The Effects of Student Loan Debt on Homeownership

The dream of one day owning your own home has been an integral part of American society for generations, but in recent years soaring home prices and stagnant wages have combined to make it more difficult than ever. Even though interest rates are approaching an all-time low and there may never again be such a good time to buy, many who are looking to buy their first home find themselves unable to make the leap to homeownership because they are unable to afford to take on more debt in the form of a mortgage.

Credit cards, car loans, and high rent may be contributing to this, but one of the largest obstacles to homeownership in recent years has been young people starting their careers burdened by student loan debt.

Student Loan Debt

The Student Loan Debt Crisis

In the last few years, the student loan debt crisis has really started to impact the youngest generation of homebuyers and it has become clear that the dream of buying your first home may be much more difficult when you graduate from school already deeply in debt. In the last year, the total amount of student debt climbed past 1.5 trillion. To understand how massive that number is, it is more than Americans owe on credit cards or car loans. The average student loan borrower will graduate with over $17,000 in debt and face an average monthly payment of $393.

Studies by the Federal Reserve have found that there has been a decline in homeownership in step with this sharp increase in student loan debt. These high monthly payments on a debt that never generates equity have the effect of lowering credit scores even as they make it more difficult to budget in a mortgage payment. This generation is experiencing more hardship in securing a home loan and having more difficulty making the payments once they have one.

How To Buy A Home With Student Loan Debt

While buying a home when you have student loan debt may be more difficult, it is not impossible. Student loans affect the eligibility of a person for a mortgage, but it does not disqualify them. In some cases, student loans may actually be a benefit if the borrower does not have any other credit history. Making regular monthly payments on time and in the right amounts can help to build credit history where there once was nothing.

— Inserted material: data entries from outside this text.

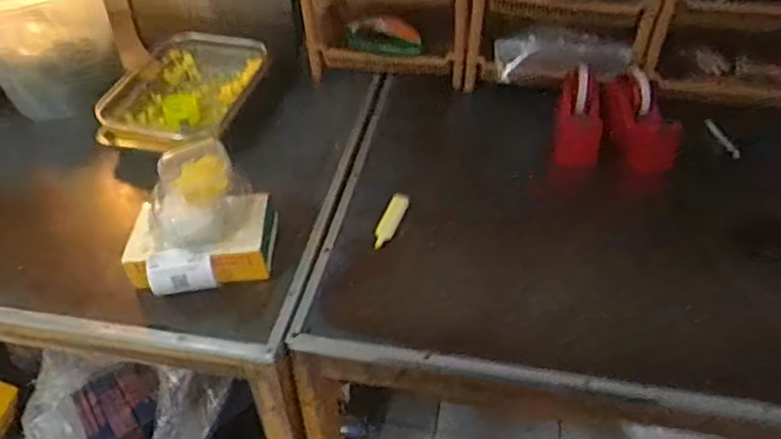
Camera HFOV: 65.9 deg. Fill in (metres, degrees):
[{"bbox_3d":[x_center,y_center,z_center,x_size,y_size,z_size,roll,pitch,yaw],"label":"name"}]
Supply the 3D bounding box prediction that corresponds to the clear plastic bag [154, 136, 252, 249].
[{"bbox_3d":[-0.233,-0.030,0.726,0.119,0.114,0.058,-18,47,-15],"label":"clear plastic bag"}]

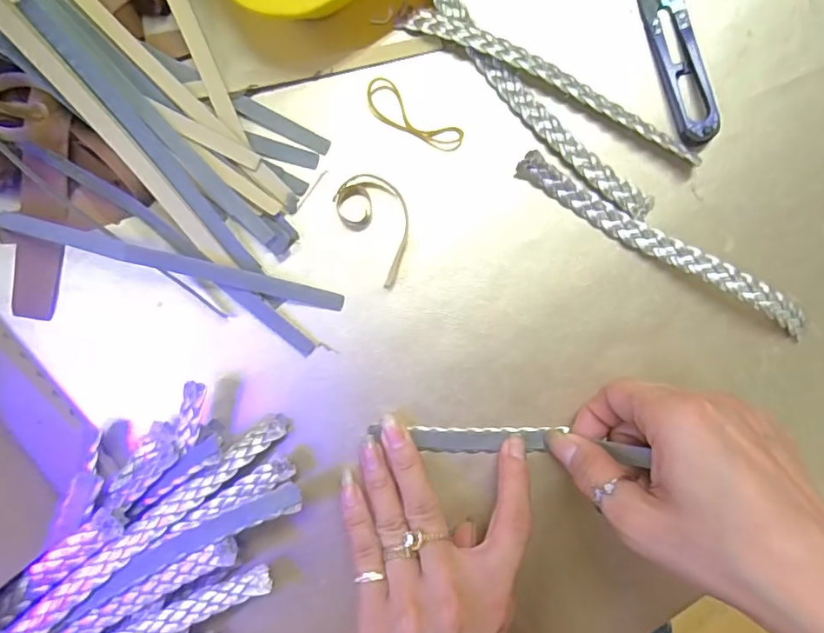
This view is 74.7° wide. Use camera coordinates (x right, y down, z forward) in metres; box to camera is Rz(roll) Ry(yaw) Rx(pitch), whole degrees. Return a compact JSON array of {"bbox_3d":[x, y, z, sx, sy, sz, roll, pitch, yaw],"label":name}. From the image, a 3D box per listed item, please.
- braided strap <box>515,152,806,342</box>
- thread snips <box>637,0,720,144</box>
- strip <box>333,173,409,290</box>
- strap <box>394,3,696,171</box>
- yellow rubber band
[{"bbox_3d":[0.128,-0.036,0.275,0.166,0.013,0.013,30,89,0],"label":"braided strap"},{"bbox_3d":[0.138,-0.138,0.278,0.023,0.009,0.098,-15,89,-1],"label":"thread snips"},{"bbox_3d":[-0.016,-0.048,0.280,0.032,0.005,0.057,-34,90,-1],"label":"strip"},{"bbox_3d":[0.070,-0.121,0.278,0.168,0.007,0.014,27,89,0],"label":"strap"},{"bbox_3d":[0.001,-0.103,0.280,0.054,0.006,0.018,34,89,0],"label":"yellow rubber band"}]

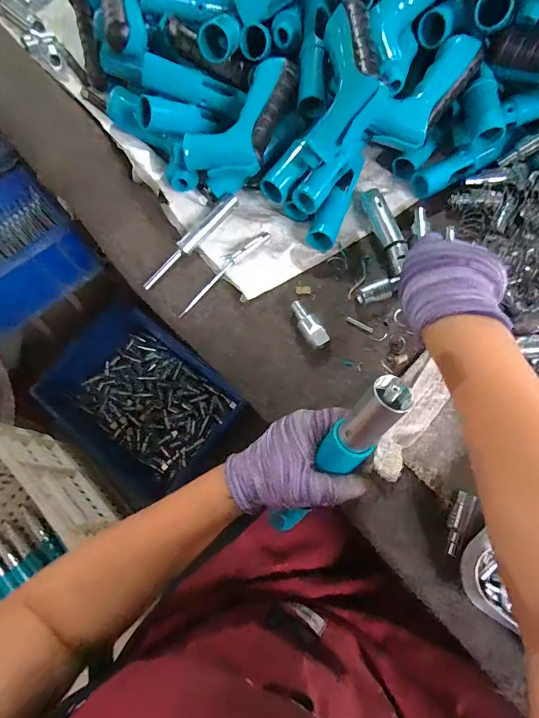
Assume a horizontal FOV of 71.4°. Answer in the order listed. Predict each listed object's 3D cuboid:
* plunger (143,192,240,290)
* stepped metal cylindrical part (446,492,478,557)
[{"bbox_3d":[-0.085,-0.127,0.402,0.017,0.021,0.134,42,79,13],"label":"plunger"},{"bbox_3d":[0.156,0.135,0.307,0.013,0.012,0.050,19,89,8],"label":"stepped metal cylindrical part"}]

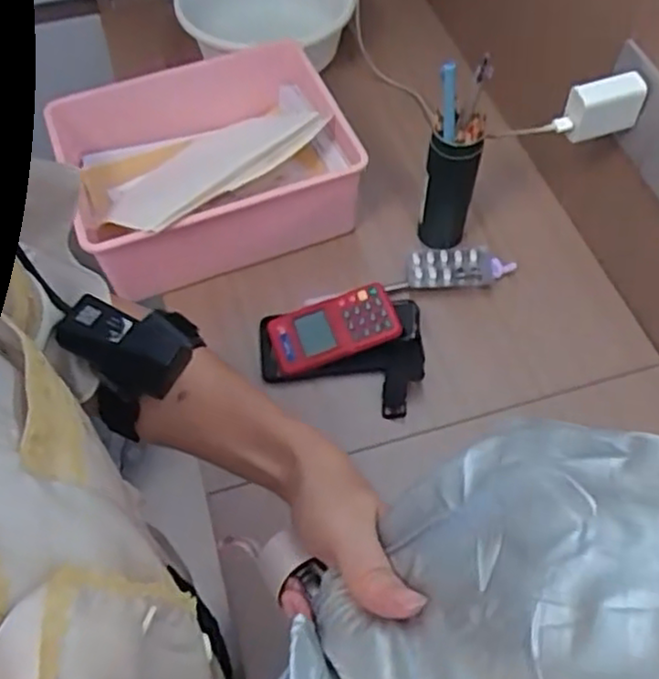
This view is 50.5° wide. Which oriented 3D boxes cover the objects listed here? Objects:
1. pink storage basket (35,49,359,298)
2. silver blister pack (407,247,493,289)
[{"bbox_3d":[-0.138,-0.212,0.808,0.294,0.107,0.272,-20,60,-12],"label":"pink storage basket"},{"bbox_3d":[0.134,-0.082,0.781,0.091,0.010,0.053,1,58,1],"label":"silver blister pack"}]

This is bound to take at least a year before a significant rise in the individual’s credit score is realized, and with a longer timetable, the borrower may be able to put away a small, manageable amount each month to save up for a down payment. The larger the amount of the down payment a borrower can provide the better their chances of being approved for the home loan and affording the monthly payments. Savings every month should be close to the amount that is expected to be paid for the monthly mortgage payment.